Their infernal parallels seemed to expand with distance; but for me all good things come to a point, swords for instance. So finding the boast of the big cosmos so unsatisfactory to my emotions I began to argue about it a little; and I soon found that the whole attitude was even shallower than could have been expected. According to these people the cosmos was one thing since it had one unbroken rule. Only (they would say) while it is one thing it is also the only thing there is. Why, then, should one worry particularly to call it large? There is nothing to compare it with. It would be just as sensible to call it small. A man may say, "I like this vast cosmos, with its throng of stars and its crowd of varied creatures." But if it comes to that why should not a man say, "I like this cosy little cosmos, with its decent number of stars and as neat a provision of live stock as I wish to see"? One is as good as the other; they are both mere sentiments. It is mere sentiment to rejoice that the sun is larger than the earth; it is quite as sane a sentiment to rejoice that the sun is no larger than it is. A man chooses to have an emotion about the largeness of the world: why should he not choose to have an emotion about its smallness?

It happened that I had that emotion. When one is fond of anything one addresses it by diminutives, even if it is an elephant or a life-guardsman. The reason is, that anything, however huge, that can be conceived of as complete, can be conceived of as small. If military moustaches did not suggest a sword or tusks a tail, then the object would be vast because it would be immeasurable.

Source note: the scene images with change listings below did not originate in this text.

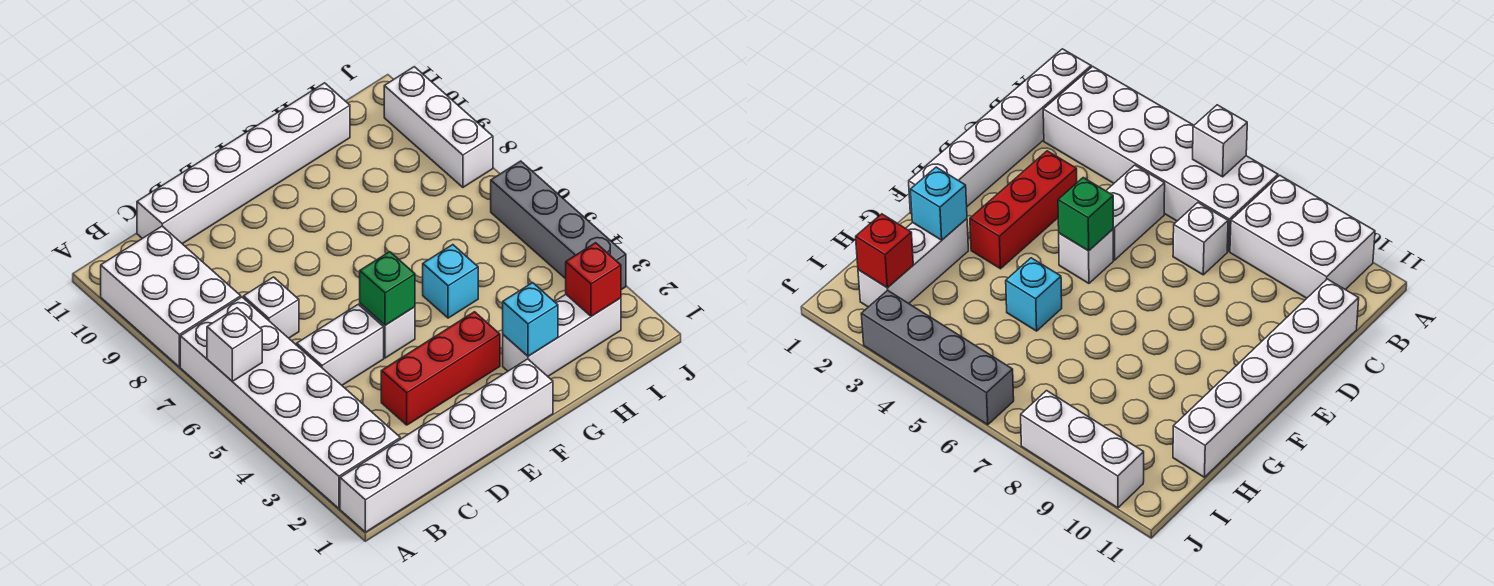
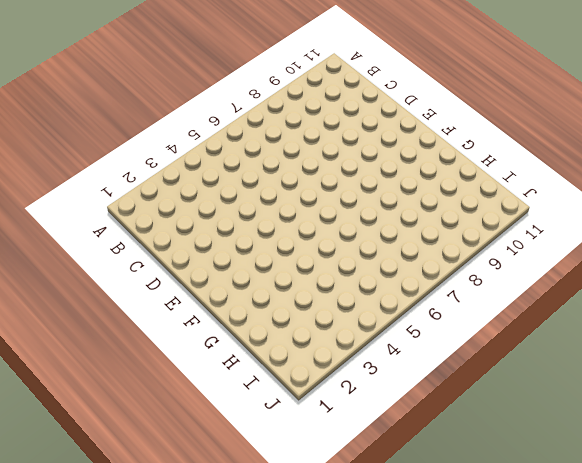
none -> white brick A1:F1 level 1
none -> white brick A2:B7 level 1
none -> white brick A8:B10 level 1

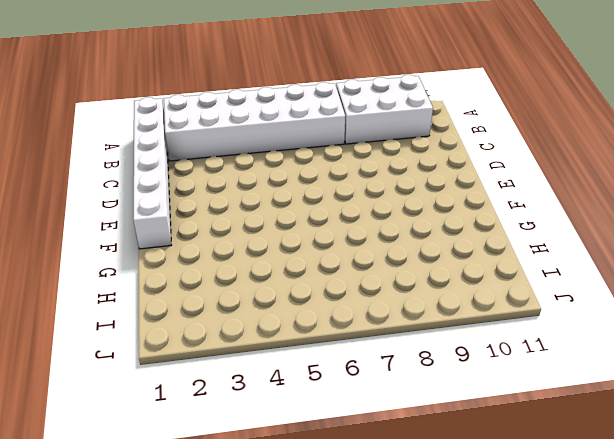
none -> white brick C5:D5 level 1
none -> white brick C7 level 1
none -> white brick C11:H11 level 1

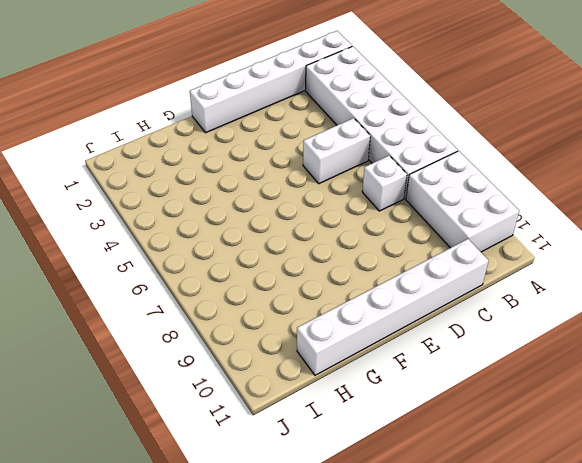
none -> red brick D3:F3 level 1
none -> white brick E5 level 1
none -> white brick G2:I2 level 1

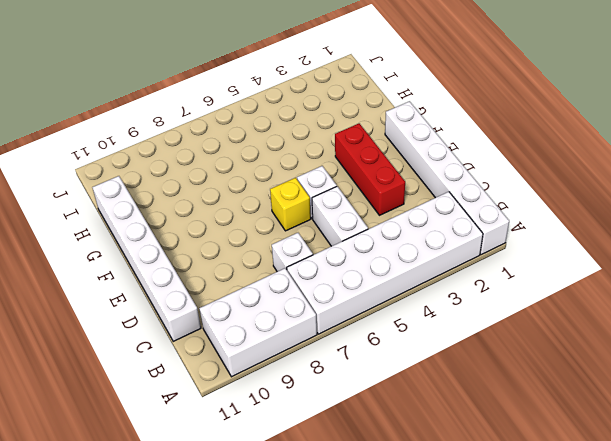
yellow brick E6 level 1 -> none
none -> white brick G2:I2 level 1
none -> cyan brick G5 level 1
none -> grey brick J3:J6 level 1

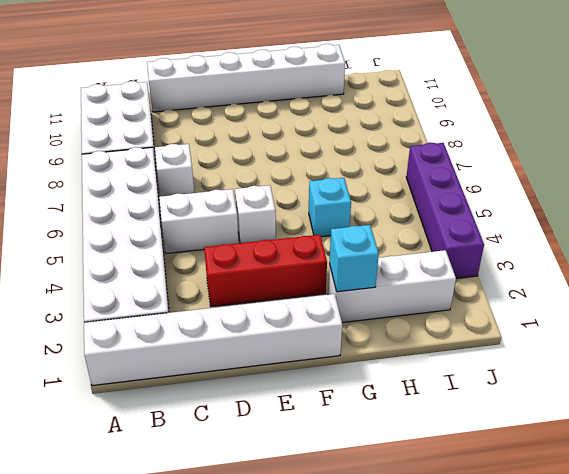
purple brick J3:J6 level 1 -> grey brick J3:J6 level 1
none -> white brick J8:J10 level 1
none -> white brick A6 level 2
none -> green brick E5 level 2

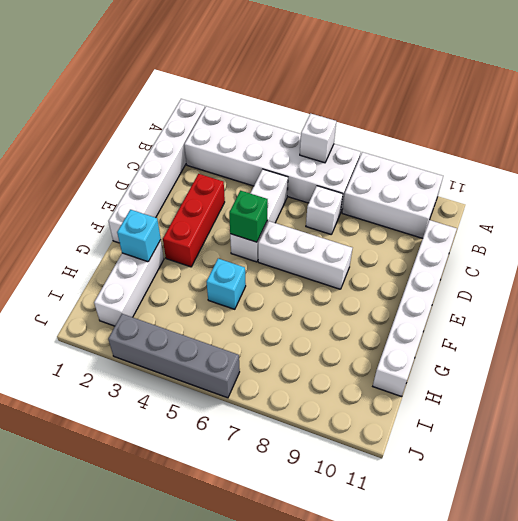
white brick E6:E8 level 1 -> white brick J8:J10 level 1
none -> red brick I2 level 2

But the moment you can imagine a guardsman you can imagine a small guardsman. The moment you really see an elephant you can call it "Tiny." If you can make a statue of a thing you can make a statuette of it. These people professed that the universe was one coherent thing; but they were not fond of the universe. But I was frightfully fond of the universe and wanted to address it by a diminutive. I often did so; and it never seemed to mind. Actually and in truth I did feel that these dim dogmas of vitality were better expressed by calling the world small than by calling it large. For about infinity there was a sort of carelessness which was the reverse of the fierce and pious care which I felt touching the pricelessness and the peril of life. They showed only a dreary waste; but I felt a sort of sacred thrift. For economy is far more romantic than extravagance. To them stars were an unending income of halfpence; but I felt about the golden sun and the silver moon as a schoolboy feels if he has one sovereign and one shilling.
[CW1:266-7]
Though GKC just mentions money (a sovereign is a British gold coin worth one pound sterling, and a shilling is a British silver coin worth 1/20 of a pound) consider this priceless line:

"I was frightfully fond of the universe and wanted to address it by a diminutive. I often did so; and it never seemed to mind."

Remember the famous essay "What I Found In My Pocket" from Tremendous Trifles? "For the knife is only a short sword; and the pocket-knife is a secret sword." It has a point... something very small, but very penetrating.